_À faire_
1. Répondez à ces questions à partir de l'extrait du document :
(a) Quelles formes l'extrait associe-t-il au « théâtre utopique » ?
(b) Selon l'extrait, où l'espace et la parole se croisent-ils dans le corps de l'acteur ?
(c) En quelle année la compagnie L'Ouvrier du Drame a-t-elle été créée ?
2. Quels titres l'extrait du document range-t-il parmi les œuvres « théoriques » ? Citez-les tous.

═══ Extrait du document ═══

On distinguera, dans sa bibliographie, les œuvres directement théâtrales : L'Atelier volant, Vous qui habitez le temps, L'Opérette imaginaire, L'Acte inconnu – et le « théâtre utopique », romans sur-dialogués, monologues à plusieurs voix, poésies en actes : Le Drame de la vie, Le Discours aux animaux, La Chair de l'homme – et enfin, les œuvres « théoriques », qui explorent le corps de l'acteur où l'espace et la parole se croisent dans le foyer respiratoire : Pour Louis de Funès, Pendant la matière, Devant la parole, L'Envers de l'esprit. Insaisissable et agissant, le langage y apparaît comme une figure de la matière.
L'Ouvrier du Drame, créée en 2013, est une compagnie implantée dans le Nord qui a pour vocation de créer, produire et diffuser du spectacle vivant.

═══ Extraits de données ═══

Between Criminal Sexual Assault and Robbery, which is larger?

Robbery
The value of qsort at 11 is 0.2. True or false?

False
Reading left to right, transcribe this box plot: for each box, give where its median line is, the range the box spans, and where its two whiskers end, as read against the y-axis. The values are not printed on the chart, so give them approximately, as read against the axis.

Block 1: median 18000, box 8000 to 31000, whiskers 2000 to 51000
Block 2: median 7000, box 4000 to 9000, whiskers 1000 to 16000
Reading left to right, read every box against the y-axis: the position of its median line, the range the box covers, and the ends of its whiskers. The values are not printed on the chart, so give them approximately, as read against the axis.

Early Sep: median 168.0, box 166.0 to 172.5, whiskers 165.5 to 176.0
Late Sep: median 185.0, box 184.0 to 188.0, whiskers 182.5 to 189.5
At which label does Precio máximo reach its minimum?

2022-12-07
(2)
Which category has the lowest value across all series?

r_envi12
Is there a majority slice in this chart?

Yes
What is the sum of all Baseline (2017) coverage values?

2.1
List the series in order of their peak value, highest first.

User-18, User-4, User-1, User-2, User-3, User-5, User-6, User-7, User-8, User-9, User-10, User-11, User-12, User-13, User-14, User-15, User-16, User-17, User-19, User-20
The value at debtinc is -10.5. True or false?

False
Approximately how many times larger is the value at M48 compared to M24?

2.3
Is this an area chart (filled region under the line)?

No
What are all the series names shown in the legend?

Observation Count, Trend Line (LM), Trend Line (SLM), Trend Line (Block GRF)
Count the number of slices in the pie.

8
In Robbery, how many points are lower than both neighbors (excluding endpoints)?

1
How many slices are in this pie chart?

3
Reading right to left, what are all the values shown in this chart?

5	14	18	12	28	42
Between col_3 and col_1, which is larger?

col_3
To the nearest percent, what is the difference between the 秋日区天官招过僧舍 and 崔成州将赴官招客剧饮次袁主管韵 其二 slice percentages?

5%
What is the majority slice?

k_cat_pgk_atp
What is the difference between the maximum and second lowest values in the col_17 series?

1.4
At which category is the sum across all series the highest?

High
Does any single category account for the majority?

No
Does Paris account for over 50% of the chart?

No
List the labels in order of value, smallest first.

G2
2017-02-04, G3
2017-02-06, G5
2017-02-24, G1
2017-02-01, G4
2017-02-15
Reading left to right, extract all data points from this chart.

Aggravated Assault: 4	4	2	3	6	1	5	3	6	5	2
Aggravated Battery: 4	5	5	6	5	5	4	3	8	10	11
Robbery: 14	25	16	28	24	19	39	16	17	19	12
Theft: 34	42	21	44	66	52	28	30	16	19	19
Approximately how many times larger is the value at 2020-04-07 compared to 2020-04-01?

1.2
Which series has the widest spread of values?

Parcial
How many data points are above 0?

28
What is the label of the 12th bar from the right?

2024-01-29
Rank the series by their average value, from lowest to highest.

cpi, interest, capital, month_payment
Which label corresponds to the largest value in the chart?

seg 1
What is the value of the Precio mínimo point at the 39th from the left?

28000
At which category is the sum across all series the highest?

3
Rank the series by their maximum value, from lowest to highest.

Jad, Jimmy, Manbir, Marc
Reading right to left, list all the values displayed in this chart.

═══

_Réponses dans l'ordre_
1.
(a) Des romans sur-dialogués, des monologues à plusieurs voix et des poésies en actes.
(b) Dans le foyer respiratoire.
(c) En 2013.

2. Pour Louis de Funès, Pendant la matière, Devant la parole, L'Envers de l'esprit